__YOUR ASSIGNMENT__.
Down to the last line, retype the records below exactly and skip the pictures.

__RECORDS TO PROCESS__.
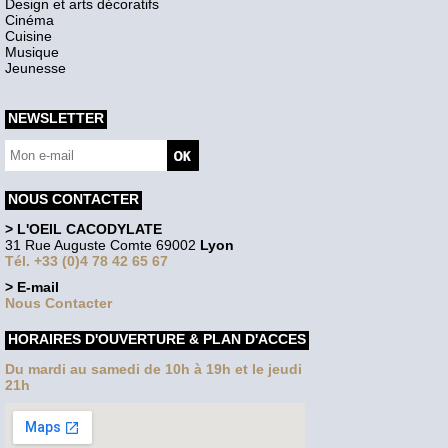
Design et arts décoratifs
Cinéma
Cuisine
Musique
Jeunesse
NEWSLETTER
NOUS CONTACTER
> L'OEIL CACODYLATE
31 Rue Auguste Comte 69002
Lyon
Tél. +33 (0)4 78 42 65 67
> E-mail
Nous Contacter
HORAIRES D'OUVERTURE & PLAN D'ACCES
Du mardi au samedi de 10h à 19h et le jeudi
21h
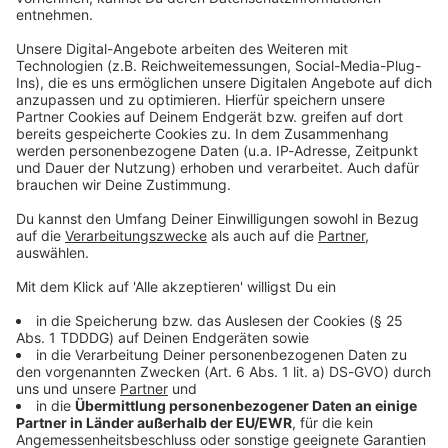
So hörst du uns
Unsere Streamlinks
Natürlich könnt ihr unseren Stream direkt über unser
Webradio hören. Ihr habt aber auch die Möglichkeit
unseren Stream direkt in euer WLAN-Radio
einzutragen und darüber bequem zu hören.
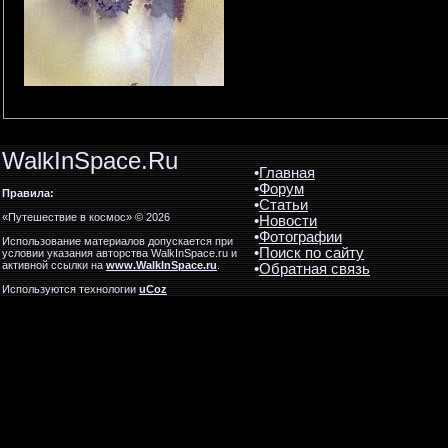
WalkInSpace.Ru
•
Главная
•
Форум
Правила:
•
Статьи
«Путешествие в космос» © 2026
•
Новости
•
Фотографии
Использование материалов допускается при
•
Поиск по сайту
условии указания авторства WalkInSpace.ru и
активной ссылки на
www.WalkInSpace.ru
.
•
Обратная связь
Используются технологии
uCoz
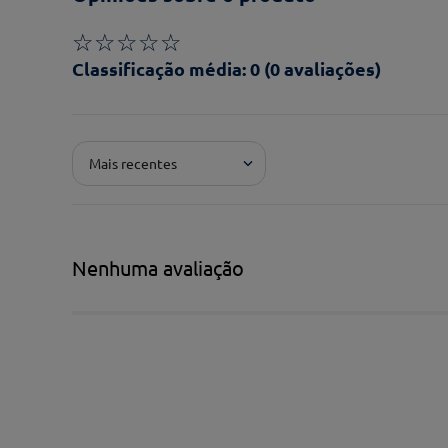
☆
☆
☆
☆
☆
Classificação média: 0
(0 avaliações)
Adicionar avaliação
Mais recentes
Pontuação*
★
★
★
★
★
Título*
Nenhuma avaliação
Escreva uma avaliação*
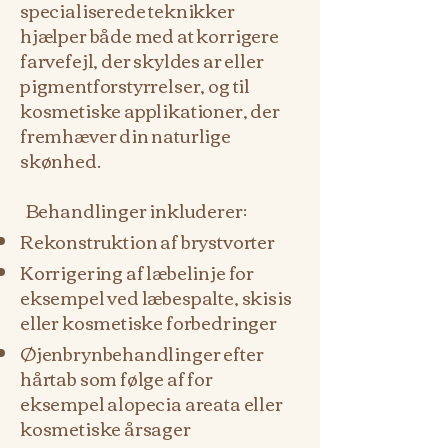
specialiserede teknikker
hjælper både med at korrigere
farvefejl, der skyldes ar eller
pigmentforstyrrelser, og til
kosmetiske applikationer, der
fremhæver din naturlige
skønhed.
Behandlinger inkluderer:
Rekonstruktion af brystvorter
Korrigering af læbelinje for
eksempel ved læbespalte, skisis
eller kosmetiske forbedringer
Øjenbrynbehandlinger efter
hårtab som følge af for
eksempel alopecia areata eller
kosmetiske årsager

__TASK RESPONSE__.
Design et arts décoratifs
Cinéma
Cuisine
Musique
Jeunesse
NEWSLETTER
NOUS CONTACTER
> L'OEIL CACODYLATE
31 Rue Auguste Comte 69002
Lyon
Tél. +33 (0)4 78 42 65 67
> E-mail
Nous Contacter
HORAIRES D'OUVERTURE & PLAN D'ACCES
Du mardi au samedi de 10h à 19h et le jeudi
21h
So hörst du uns
Unsere Streamlinks
Natürlich könnt ihr unseren Stream direkt über unser
Webradio hören. Ihr habt aber auch die Möglichkeit
unseren Stream direkt in euer WLAN-Radio
einzutragen und darüber bequem zu hören.
WalkInSpace.Ru
•
Главная
•
Форум
Правила:
•
Статьи
«Путешествие в космос» © 2026
•
Новости
•
Фотографии
Использование материалов допускается при
•
Поиск по сайту
условии указания авторства WalkInSpace.ru и
активной ссылки на
www.WalkInSpace.ru
.
•
Обратная связь
Используются технологии
uCoz
☆
☆
☆
☆
☆
Classificação média: 0
(0 avaliações)
Adicionar avaliação
Mais recentes
Pontuação*
★
★
★
★
★
Título*
Nenhuma avaliação
Escreva uma avaliação*
specialiserede teknikker
hjælper både med at korrigere
farvefejl, der skyldes ar eller
pigmentforstyrrelser, og til
kosmetiske applikationer, der
fremhæver din naturlige
skønhed.
Behandlinger inkluderer:
Rekonstruktion af brystvorter
Korrigering af læbelinje for
eksempel ved læbespalte, skisis
eller kosmetiske forbedringer
Øjenbrynbehandlinger efter
hårtab som følge af for
eksempel alopecia areata eller
kosmetiske årsager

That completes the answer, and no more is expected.